# entitlement of separated mother to social welfare payments



## cohen (10 Dec 2007)

i'm trying to help out a friend who has recently seperated from his wife.  they seperated amicably and agreed a small maintainence for her and their 2 children that was affordable, as he had taken on the mortgage and any outstanding debts they had accumulated which ammounted to quite a lot.  she has been in receipt of social welfare payments since she moved out with the 2  kids.  now, however, the dept of social welfare have sent my friend a letter saying that they are going to discontinue these payments and that he will have to maintain them fully, something he does not have the means to do.  they have given him 3 weeks to appeal this and we are trying to figure out what to tell them


----------



## Stifster (10 Dec 2007)

*Re: entitlement of seperated mother to social welfare payments*

What can you tell them really? I had thought that the SW first looked to see that the wife (in most circumstances) had looked for maintenance from the husband. I had to issue proceedings on behalf of a client recently who was in similar circumstances.
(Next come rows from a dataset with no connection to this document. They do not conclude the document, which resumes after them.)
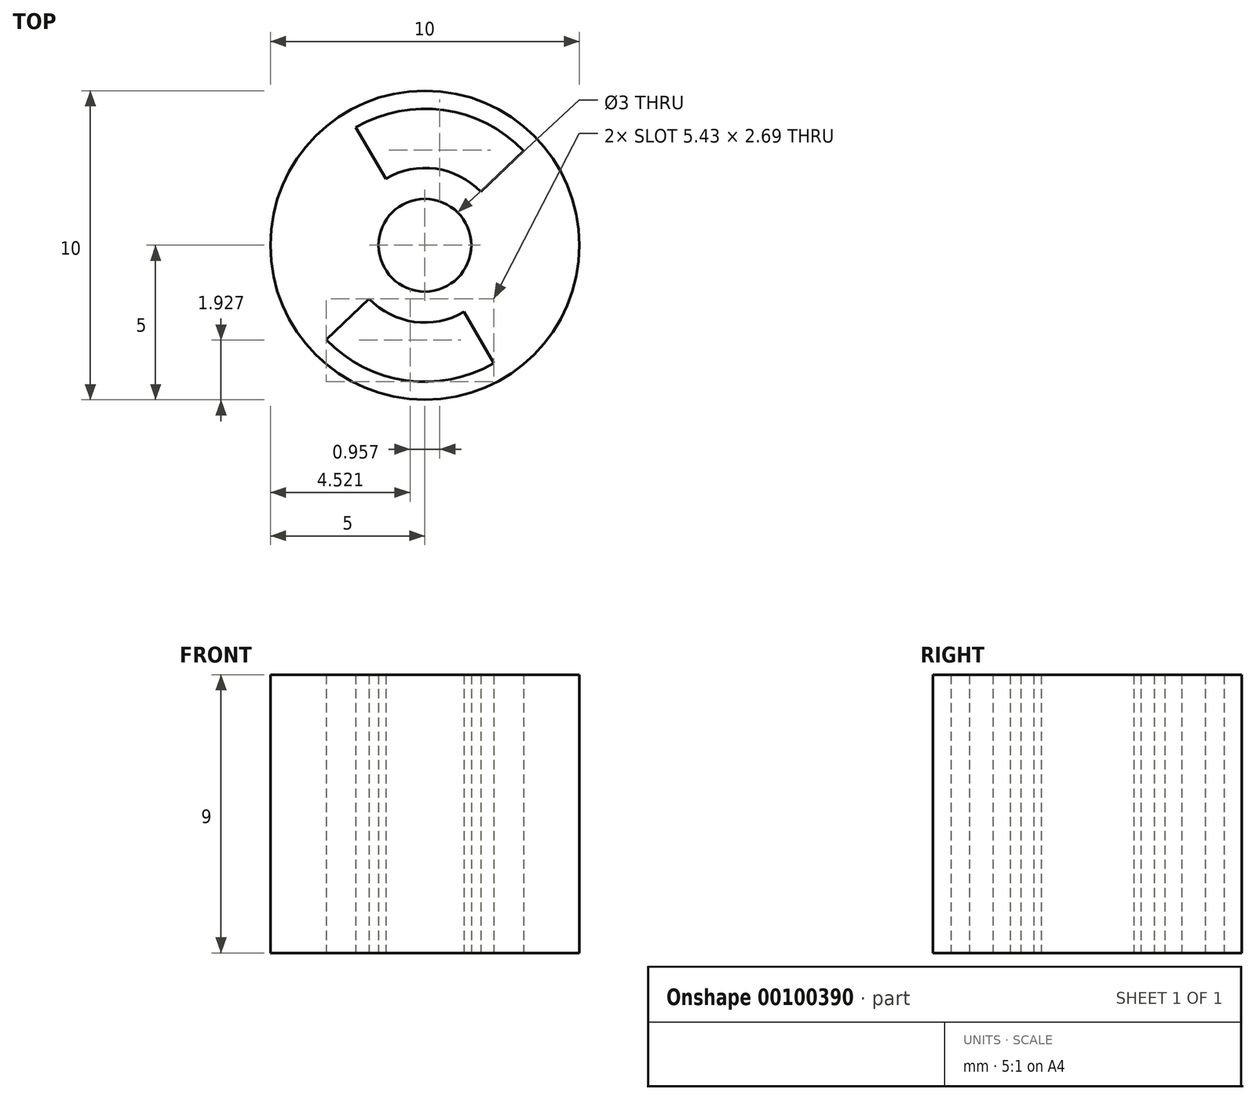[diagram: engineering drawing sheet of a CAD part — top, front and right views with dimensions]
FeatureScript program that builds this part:
annotation { "Feature Type Name" : "Feature", "Feature Type Description" : "" }
export const myFeature = defineFeature(function(context is Context, id is Id, definition is map)
    precondition{}
    {
        {
            var Q0;
            Q0=qCreatedBy(makeId("Top.planeOp"),FACE);
            var sketch = newSketch(context, id + "F0", { "sketchPlane" : qUnion([Q0])});
            skCircle(sketch, "E0", {"center": v(0, 0) * mm, "radius": 5 * mm});
            skCircle(sketch, "E1", {"center": v(0, 0) * mm, "radius": 1.5 * mm});
            skArc(sketch, "E2", {"start": v(3.2, 3.06) * mm, "mid": v(0.6, 4.38) * mm, "end": v(-2.23, 3.81) * mm});
            skArc(sketch, "E3", {"start": v(1.8, 1.73) * mm, "mid": v(0.35, 2.48) * mm, "end": v(-1.26, 2.16) * mm});
            skLineSegment(sketch, "E4", {"start": v(-2.23, 3.81) * mm, "end": v(-1.26, 2.16) * mm});
            skLineSegment(sketch, "E5", {"start": v(1.26, -2.16) * mm, "end": v(2.23, -3.81) * mm});
            skLineSegment(sketch, "E6", {"start": v(3.2, 3.06) * mm, "end": v(1.8, 1.73) * mm});
            skLineSegment(sketch, "E7", {"start": v(-1.8, -1.73) * mm, "end": v(-3.2, -3.06) * mm});
            skArc(sketch, "E8.trimOffspring", {"start": v(-1.8, -1.73) * mm, "mid": v(-0.35, -2.48) * mm, "end": v(1.26, -2.16) * mm});
            skArc(sketch, "E9.trimOffspring", {"start": v(-3.2, -3.06) * mm, "mid": v(-0.6, -4.38) * mm, "end": v(2.23, -3.81) * mm});
            skSolve(sketch);
        }
        {
            var Q0;
            Q0=makeQuery(id+"F0.imprint","IMPRINT",FACE,{"disambiguationData":[TD([[makeQuery(id+"F0.imprint","IMPRINT",EDGE,{"derivedFrom":sQuery(id+"F0.wireOp",EDGE,"E0")}),1.0]])]});
            var Q1;
            {var subQ5=sQuery(id+"F0.wireOp",EDGE,"MUWhRQee-nWtj-8YlV-Th1x-MPv9Wnnc0OdF.top");Q1=makeQuery(id+"F0.imprint","IMPRINT",FACE,{"disambiguationData":[TD([[makeQuery(id+"F0.imprint","IMPRINT",EDGE,{"derivedFrom":subQ5}),-1.0]])]});}
            extrude(context, id + "F1", {"entities" : qUnion([Q0, Q1]), "depth" : 9 * mm});
        }
    });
All they can do is make a proper appeal to the department and hope that someone sees sense.


----------



## cohen (10 Dec 2007)

*Re: entitlement of seperated mother to social welfare payments*

thanks for your input.  the sw had did ask about maintainence and she told them what she was getting.  this is new to me and my friend, how do you make a proper appeal, just list everything out in a letter?


----------



## Welfarite (11 Dec 2007)

cohen said:


> now, however, the dept of social welfare have sent my friend a letter saying that they are going to discontinue these payments and that he will have to maintain them fully, something he does not have the means to do. they have given him 3 weeks to appeal this and we are trying to figure out what to tell them




This does not sound right. Are you sayiong that SW are telling him that they are going to stop her payment and that he has to appeal that decision?

Is is not that they are asking him to pay more maintenance or something?


----------



## SarahMc (12 Dec 2007)

Hmm, doesn't sound right at all.  Is this in Ireland?


----------